A. Life insurance (including retirement products)
Life insurance typically provides a cash sum on the death of an individual (i.e. the insured person) or on him/her becoming incapacitated in consequence of an injury or sickness. Some of the major types of life insurance are summarized as follows:
A "Term Life" policy pays a lump sum (also called "death benefit") only upon the death of the policyholder/the insured person. It does not provide any dividends or savings, but pure protection against death. Term policies are of a fixed duration, for example 10 or 20 years. If no claim is made, the policy will expire at the end of the term.
A "Whole Life" policy pays a lump sum upon the death of the policyholder/the insured person or at the termination of the policy. It usually covers a longer and unfixed duration (usually up to age of 100 of the policyholder/the insured person) as long as the premiums are paid. Premiums for a whole life policy are usually fixed based on the age of the insured person when the policy is issued and they do not increase as time passes. Unlike a term life policy which may expire without paying out, a whole life policy would always pay out eventually. Hence, the premiums for a whole life policy are typically much higher than those of a term life policy. Some whole life polices (known as “participating policies” or “with-profits policies”) provide dividends to policyholders, for the insurance company will share its excess profits with the policyholders. Premiums for such participating policies are typically higher than those of non-participating policies
An "Endowment" policy pays out a lump sum after a specific term (usually 5, 10 or 20 years) or if earlier, upon the death of the policy holder / the insured person. It is designed to provide the policyholder savings for future living, as well as a life insurance protection.
An annuity is typically used for retirement planning which helps policyholders accumulate savings for getting a steady income after retirement or over a long term in future. A policyholder pays premiums to an insurance company, who in turn provides the policyholder with a regular payment for a period specified in the contract after a designated period of time or when the policyholder reaches a certain age.
Qualifying Deferred Annuity Policy
A deferred annuity is one type of annuities. The policyholder pays premiums regularly over a period of time (i.e. the accumulation phase), in return he will receive regular income for a period of time in future (i.e. the annuitization phase).
To promote voluntary retirement savings, the Government of Hong Kong in 2019 introduced tax reliefs in respect to certain deferred annuities that are certified by the Insurance Authority as Qualifying Deferred Annuity Policies (QDAP). The policyholder (as taxpayer) of a QDAP can claim for potential tax deductions on premiums paid up to HKD60,000 per tax assessment year.

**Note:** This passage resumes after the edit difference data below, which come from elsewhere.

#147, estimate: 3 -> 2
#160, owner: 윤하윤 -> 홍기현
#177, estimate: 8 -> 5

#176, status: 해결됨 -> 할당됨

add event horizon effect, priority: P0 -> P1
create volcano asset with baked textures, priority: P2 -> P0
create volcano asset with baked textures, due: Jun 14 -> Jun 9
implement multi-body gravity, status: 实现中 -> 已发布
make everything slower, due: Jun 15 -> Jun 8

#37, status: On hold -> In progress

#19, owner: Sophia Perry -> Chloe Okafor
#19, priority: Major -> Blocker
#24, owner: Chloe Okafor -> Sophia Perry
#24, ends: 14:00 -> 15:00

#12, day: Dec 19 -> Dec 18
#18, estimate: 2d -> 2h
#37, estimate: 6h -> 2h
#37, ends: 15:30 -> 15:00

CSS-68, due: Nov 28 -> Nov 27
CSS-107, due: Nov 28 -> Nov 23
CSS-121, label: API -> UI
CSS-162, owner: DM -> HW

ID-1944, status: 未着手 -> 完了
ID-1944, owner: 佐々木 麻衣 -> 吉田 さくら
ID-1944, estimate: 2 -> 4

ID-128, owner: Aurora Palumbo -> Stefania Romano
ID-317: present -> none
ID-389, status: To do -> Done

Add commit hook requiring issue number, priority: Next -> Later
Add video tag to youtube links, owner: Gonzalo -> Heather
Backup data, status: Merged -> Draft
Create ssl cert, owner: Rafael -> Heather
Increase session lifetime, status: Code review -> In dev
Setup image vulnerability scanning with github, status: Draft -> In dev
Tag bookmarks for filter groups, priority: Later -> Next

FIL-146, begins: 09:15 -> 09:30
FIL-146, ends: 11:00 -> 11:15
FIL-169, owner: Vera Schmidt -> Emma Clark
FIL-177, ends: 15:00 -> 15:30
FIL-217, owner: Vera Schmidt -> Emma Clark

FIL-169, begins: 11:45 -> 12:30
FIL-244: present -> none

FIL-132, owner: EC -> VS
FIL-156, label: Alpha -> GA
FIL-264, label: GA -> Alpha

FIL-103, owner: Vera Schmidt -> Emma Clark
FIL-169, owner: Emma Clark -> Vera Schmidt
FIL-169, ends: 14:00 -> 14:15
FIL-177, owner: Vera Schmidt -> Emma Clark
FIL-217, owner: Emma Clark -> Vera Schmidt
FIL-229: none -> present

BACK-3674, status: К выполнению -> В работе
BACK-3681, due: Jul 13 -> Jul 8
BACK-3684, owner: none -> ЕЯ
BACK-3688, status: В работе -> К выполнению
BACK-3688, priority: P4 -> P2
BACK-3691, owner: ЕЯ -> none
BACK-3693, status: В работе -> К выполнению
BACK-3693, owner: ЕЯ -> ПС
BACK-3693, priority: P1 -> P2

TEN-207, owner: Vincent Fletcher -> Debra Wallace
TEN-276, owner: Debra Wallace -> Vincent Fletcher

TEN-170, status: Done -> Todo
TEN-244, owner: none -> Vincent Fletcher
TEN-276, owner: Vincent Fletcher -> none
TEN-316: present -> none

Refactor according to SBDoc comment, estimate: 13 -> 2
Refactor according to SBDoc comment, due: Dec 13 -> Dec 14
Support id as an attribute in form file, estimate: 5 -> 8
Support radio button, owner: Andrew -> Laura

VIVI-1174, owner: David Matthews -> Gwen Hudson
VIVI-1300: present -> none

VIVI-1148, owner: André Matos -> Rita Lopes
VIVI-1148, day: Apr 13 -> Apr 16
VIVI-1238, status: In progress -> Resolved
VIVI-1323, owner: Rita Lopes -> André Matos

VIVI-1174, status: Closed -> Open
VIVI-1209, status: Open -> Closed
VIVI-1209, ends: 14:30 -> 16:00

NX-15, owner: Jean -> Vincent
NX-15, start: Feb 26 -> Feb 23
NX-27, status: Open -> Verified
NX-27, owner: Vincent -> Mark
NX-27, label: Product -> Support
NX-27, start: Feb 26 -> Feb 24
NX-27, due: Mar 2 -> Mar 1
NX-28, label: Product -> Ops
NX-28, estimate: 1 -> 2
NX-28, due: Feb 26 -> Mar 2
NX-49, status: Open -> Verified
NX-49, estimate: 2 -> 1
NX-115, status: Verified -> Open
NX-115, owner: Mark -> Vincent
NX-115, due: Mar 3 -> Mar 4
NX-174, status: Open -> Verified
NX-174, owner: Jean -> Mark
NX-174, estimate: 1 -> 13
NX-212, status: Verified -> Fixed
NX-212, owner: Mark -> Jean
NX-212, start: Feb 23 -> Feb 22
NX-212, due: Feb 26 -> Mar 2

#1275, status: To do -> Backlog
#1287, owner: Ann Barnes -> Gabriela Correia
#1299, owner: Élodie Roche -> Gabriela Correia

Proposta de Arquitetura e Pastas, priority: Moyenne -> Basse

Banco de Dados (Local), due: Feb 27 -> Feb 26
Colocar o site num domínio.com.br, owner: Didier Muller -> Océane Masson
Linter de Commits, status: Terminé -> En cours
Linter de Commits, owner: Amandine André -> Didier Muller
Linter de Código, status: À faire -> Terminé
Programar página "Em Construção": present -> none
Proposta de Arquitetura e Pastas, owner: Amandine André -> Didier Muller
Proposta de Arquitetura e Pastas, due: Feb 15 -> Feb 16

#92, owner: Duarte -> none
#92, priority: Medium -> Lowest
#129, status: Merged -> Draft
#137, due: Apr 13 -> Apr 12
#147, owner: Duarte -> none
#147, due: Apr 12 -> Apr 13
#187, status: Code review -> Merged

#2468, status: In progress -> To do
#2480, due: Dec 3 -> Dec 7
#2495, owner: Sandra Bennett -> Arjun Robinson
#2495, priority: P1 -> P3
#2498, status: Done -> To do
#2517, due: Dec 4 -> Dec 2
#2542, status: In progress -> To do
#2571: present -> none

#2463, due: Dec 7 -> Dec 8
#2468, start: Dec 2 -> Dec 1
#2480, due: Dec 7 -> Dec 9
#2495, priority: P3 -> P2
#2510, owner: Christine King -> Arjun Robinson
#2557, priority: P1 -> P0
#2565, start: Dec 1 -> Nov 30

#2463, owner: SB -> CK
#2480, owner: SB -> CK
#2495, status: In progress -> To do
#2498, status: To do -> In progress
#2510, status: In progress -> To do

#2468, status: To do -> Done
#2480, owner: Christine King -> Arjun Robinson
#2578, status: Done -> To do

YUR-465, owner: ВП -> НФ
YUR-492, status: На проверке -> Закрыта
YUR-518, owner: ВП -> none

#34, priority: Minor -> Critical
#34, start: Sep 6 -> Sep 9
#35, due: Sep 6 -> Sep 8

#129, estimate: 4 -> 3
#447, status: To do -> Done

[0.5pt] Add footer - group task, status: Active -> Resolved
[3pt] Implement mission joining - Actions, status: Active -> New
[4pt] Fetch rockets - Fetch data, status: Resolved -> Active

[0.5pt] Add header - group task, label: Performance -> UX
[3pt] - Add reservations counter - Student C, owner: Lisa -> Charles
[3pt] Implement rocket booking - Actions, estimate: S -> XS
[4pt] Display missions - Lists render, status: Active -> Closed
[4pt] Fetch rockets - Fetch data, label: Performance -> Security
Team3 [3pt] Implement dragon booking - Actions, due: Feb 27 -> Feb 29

Investment-linked assurance schemes
An investment-linked assurance scheme (ILAS) is a life insurance policy issued by an insurance company which provides the policyholder with life insurance cover plus investment options (usually funds). Its policy value is determined by reference to the performance of the “underlying or reference funds”. While the policyholders have the ownership of the life insurance policy, the underlying assets (normally the underlying or reference funds) are owned by the insurance company.
Mandatory Providential Fund Schemes (“MPF”)
Following the implementation of the MPF (an employment-based retirement protection system) on 1 December 2000 , both employers and employees should know more about their rights and obligations relating to MPF schemes.